On that bench, surrounded by blooming azaleas, the solution came to Townes, then a 35-year-old Columbia University researcher. It involved a flash of bright light, a population of excited ammonia molecules and a mechanism for limiting the wavelengths they could then emit.

On the back of an old envelope, he “just scratched it out,” he said of his brainstorm.

A few years later, he and two colleagues had designed and built a device they called a maser, with the “m” signifying microwave energy.

When the microwaves were replaced by light waves, the laser was born.

Townes, whose invention brought him the shared 1964 Nobel Prize in physics and spawned advances in nearly every area of modern society – including home entertainment technology, medicine, cosmology and commerce – died Tuesday in Oakland, California, while on his way to a hospital, according to the University of California, Berkeley, where he spent the last five decades of his career. He was 99.
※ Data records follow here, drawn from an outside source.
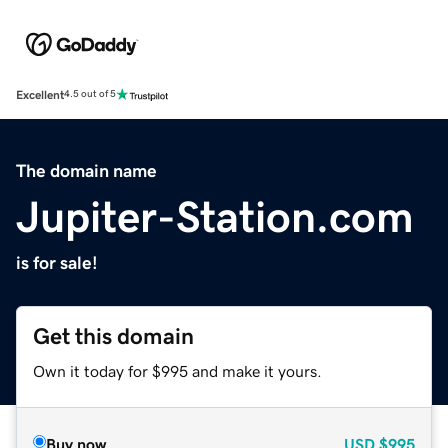
Excellent
4.5 out of 5
The domain name
Jupiter-Station.com
is for sale!
Get this domain
Own it today for $995 and make it yours.
Buy now
USD
$995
“He was one of the most important experimental physicists of the last century,” UC Berkeley astrophysicist Reinhard Genzel said in a statement. “His strength was his curiosity and his unshakeable optimism, based on his deep Christian spirituality.”

Townes once said he regarded his “revelation” on the park bench as a sign of the interplay between spiritual belief and scientific inquiry. In 2005, he received the prestigious Templeton Prize for Progress Toward Research or Discoveries about Spiritual Realities.

Few other modern inventions have had the wide-ranging effect of the laser. Lasers are at the core of the CD and DVD players in the home, the bar-code scanner in the supermarket, range-finders and altimeters used by the military, speed detectors used by state troopers and a host of other commercial products.

In medicine, their uses include laser scalpels, smoothing the skin, removing tattoos, reattaching retinas and shaping the cornea to eliminate the need for glasses. In astronomy, they are used for measuring distances and examining cosmological phenomena in deep space. In industry and government, they are used for high-speed transmission of data over fiber-optic cables.

More than a dozen Nobel Prizes have relied on work done with lasers.

Physicist Theodor W. Hansch of Germany’s Max Planck Institute for Quantum Optics, upon learning that he would receive a Nobel for using lasers to study the properties of atoms and molecules, said, “We all together stand on the shoulders of our giant, Charlie Townes.”

The technology has become so common that the term laser, an acronym for “light amplification by the stimulated emission of radiation” coined by Townes and his students, has become generally understood throughout society – even though few understand the principles behind it.